Une grande table rectangulaire sur laquelle sont posées deux théières, quelques fruits, un plat avec des petits gâteaux et une belle brioche de Crécy-la-Chapelle en Brie qui donne son nom à la toile.

Les couleurs chaudes des fruits et de la brioche reposent sur une nappe bleue qui répond au bleu-vert de la porte-fenêtre du fond. Les formes rondes des objets exposés sur la nappe contrastent avec les formes rectilignes de la table et des carreaux de la fenêtre. Celle-ci laisse deviner un jardin inondé de lumière qui projette, à contre-jour, l’ombre du bâti des carreaux de la porte-fenêtre sur le mur de gauche derrière la table.

La composition clairsemée de la nature morte nous laisse admirer la nappe dont le traitement par touches lumineuses crée une surface en mouvement caractéristique du style lacazien, où l’œil ne s’ennuie jamais.

Comme au travers du bâti de la porte-fenêtre, les objets placés en H sur la table laissent passer les vibrations colorées de la nappe.

Célébration de la table et de ses plaisirs, cette toile chante surtout la puissance de la lumière qui traverse l’espace et magnifie chaque objet du quotidien dans une tonalité douce.

L’automne : pichet bleu et feuillage de marronnier

Cette éblouissante nature morte automnale est dominée par une table rectangulaire en vue plongeante éclairée par l’arrière.

Au premier plan une corbeille tressée garnie de fruits, bruns et rouges orangés avec une ombre bleu foncé placée devant nos yeux. Au second plan sur le bord de la table, un pichet rond bleu outremer avec une branche de marronnier mordoré et sur la gauche un pot de faïence blanche à pans coupés avec quatre grosses fleurs jaunes et oranges.

La vision dégagée du bord gauche de la table donne de la profondeur à la composition renforcée par une chaise lorraine vue de biais. Un arrière-plan d’une nature arborée est juste suggéré avec un arbre aux feuilles jaunes sur la droite et un ciel plutôt nuageux d’un blanc rose laiteux.

§ §

▶ _Consigne 1_: D'après l'extrait choisi, de quelle localité provient la brioche qui donne son nom à la toile ?
▶ _Consigne 2_: Extrayez sans aucune modification le passage de l'extrait choisi qui débute aux mots « Comme au travers » et s'achève après les mots « une tonalité douce. ».

§ §

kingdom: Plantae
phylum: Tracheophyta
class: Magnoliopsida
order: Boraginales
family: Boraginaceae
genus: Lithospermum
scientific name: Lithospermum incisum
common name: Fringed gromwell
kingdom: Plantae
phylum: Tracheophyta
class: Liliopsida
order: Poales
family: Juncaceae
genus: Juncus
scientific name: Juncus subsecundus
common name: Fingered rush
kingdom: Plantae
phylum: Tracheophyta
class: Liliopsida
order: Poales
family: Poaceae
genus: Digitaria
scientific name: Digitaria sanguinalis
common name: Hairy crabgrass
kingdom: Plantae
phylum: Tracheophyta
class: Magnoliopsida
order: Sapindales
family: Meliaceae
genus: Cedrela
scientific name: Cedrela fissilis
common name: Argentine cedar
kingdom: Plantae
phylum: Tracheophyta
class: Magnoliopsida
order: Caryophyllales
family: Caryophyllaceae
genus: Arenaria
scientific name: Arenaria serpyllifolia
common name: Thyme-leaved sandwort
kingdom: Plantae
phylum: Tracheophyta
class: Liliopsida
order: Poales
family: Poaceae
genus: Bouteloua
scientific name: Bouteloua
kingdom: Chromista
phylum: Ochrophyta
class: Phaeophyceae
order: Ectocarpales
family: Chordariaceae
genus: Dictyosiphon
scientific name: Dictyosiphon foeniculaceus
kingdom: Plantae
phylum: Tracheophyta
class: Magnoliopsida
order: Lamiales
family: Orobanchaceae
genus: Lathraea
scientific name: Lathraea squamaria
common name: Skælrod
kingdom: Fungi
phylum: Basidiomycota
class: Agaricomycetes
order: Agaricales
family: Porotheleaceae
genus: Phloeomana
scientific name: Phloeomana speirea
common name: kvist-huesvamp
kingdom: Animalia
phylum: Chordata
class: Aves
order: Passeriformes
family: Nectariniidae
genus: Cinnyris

§ §

▶ _Réponse rédigée 1_: Elle provient de Crécy-la-Chapelle en Brie.

▶ _Réponse rédigée 2_:
Comme au travers du bâti de la porte-fenêtre, les objets placés en H sur la table laissent passer les vibrations colorées de la nappe.

Célébration de la table et de ses plaisirs, cette toile chante surtout la puissance de la lumière qui traverse l’espace et magnifie chaque objet du quotidien dans une tonalité douce.